The current solution now is $(3, 0, 0, 1)$ which can be improved by increasing $x_2$ since $\bar{c}_2 = 4 > 0$. Note that the second constraint is not binding yet, as its slack ist positive. However, the first constraint is binding (we designed it that way by decreasing its slack to $0$). Now we use $\bm{\frac{5}{2}}$ as pivot as it is the only positive entry in the $x_2$-column.

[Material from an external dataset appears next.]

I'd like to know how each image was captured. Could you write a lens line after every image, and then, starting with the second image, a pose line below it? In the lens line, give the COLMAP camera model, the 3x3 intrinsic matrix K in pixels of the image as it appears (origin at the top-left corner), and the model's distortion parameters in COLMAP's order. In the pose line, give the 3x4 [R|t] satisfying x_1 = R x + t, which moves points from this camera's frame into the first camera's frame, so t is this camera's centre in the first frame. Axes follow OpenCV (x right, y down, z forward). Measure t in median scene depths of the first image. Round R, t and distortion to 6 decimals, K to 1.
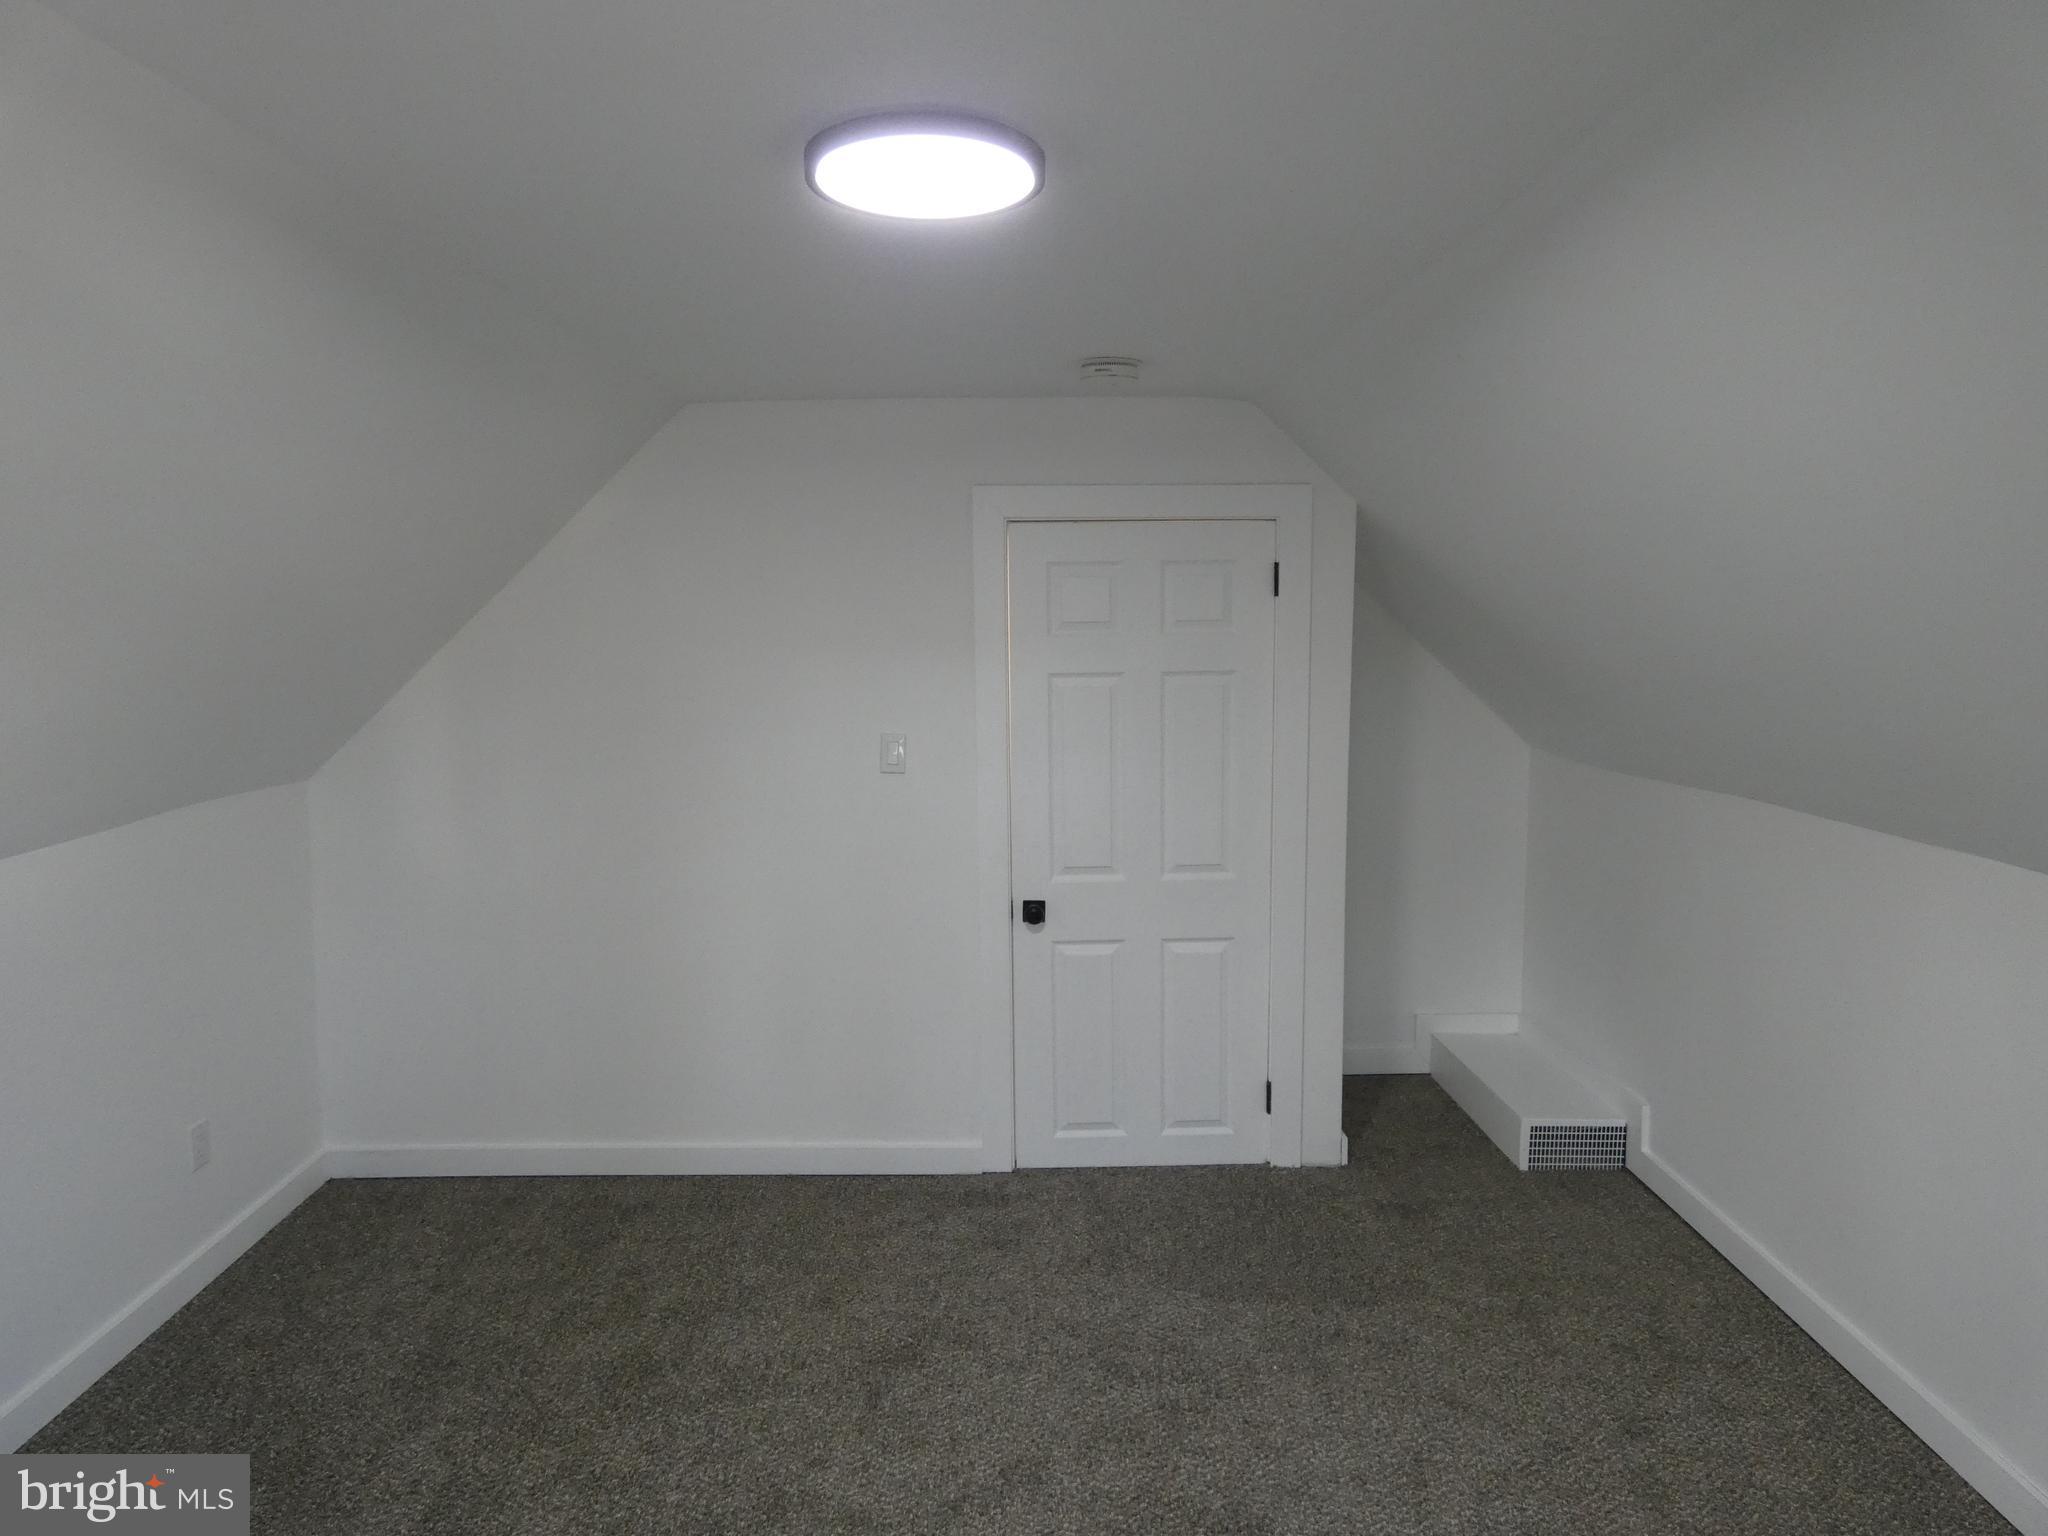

\begin{minipage}{.49\textwidth}
\begin{table}[H]
\centering
\begin{tabular}{c|cccc|c|}
\toprule
\ & $0$ & $0$ & $-\frac{1}{5}$ & $-\frac{8}{5}$ & $-7.4$\\
\midrule
$x_1$ & $1$ & $0$ & $\frac{1}{5}$ & $\frac{3}{5}$ & $\frac{18}{5}$\\
$x_2$ & $0$ & $1$ & $-\frac{1}{5}$ & $\frac{2}{5}$ & $\frac{2}{5}$\\
\bottomrule
\ & $x_1$ & $x_2$ & $x_3$ & $x_4$ & \
\end{tabular}
\end{table}
\end{minipage}
\begin{minipage}{.49\textwidth}
\begin{figure}[H]
\centering
\begin{tikzpicture}[scale=.6]
\draw[->] (0, 0) -- (5, 0);
\draw[->] (0, 0) -- (0, 5);
\draw[-] (2.25, -.5) -- (4, 2/3);
\draw[-] (-.5, 4.5) -- (4, 0);
\node[draw,circle,red,inner sep=2pt] at (3.6, .4) {};
\end{tikzpicture}
\end{figure}
\end{minipage}
Note since $a_{12} = -\frac{3}{2} < 0$ in the previous tableau, by increasing $x_2$, we actually were able to increase $x_1$ further to $\frac{18}{5} = 3.6$ (observe the first constraint).
The reduced cost of any variable are now non-positive; hence, there is no suitable variable to increase and the current solution $(\frac{18}{5}, \frac{2}{5}, 0, 0)$ is optimal.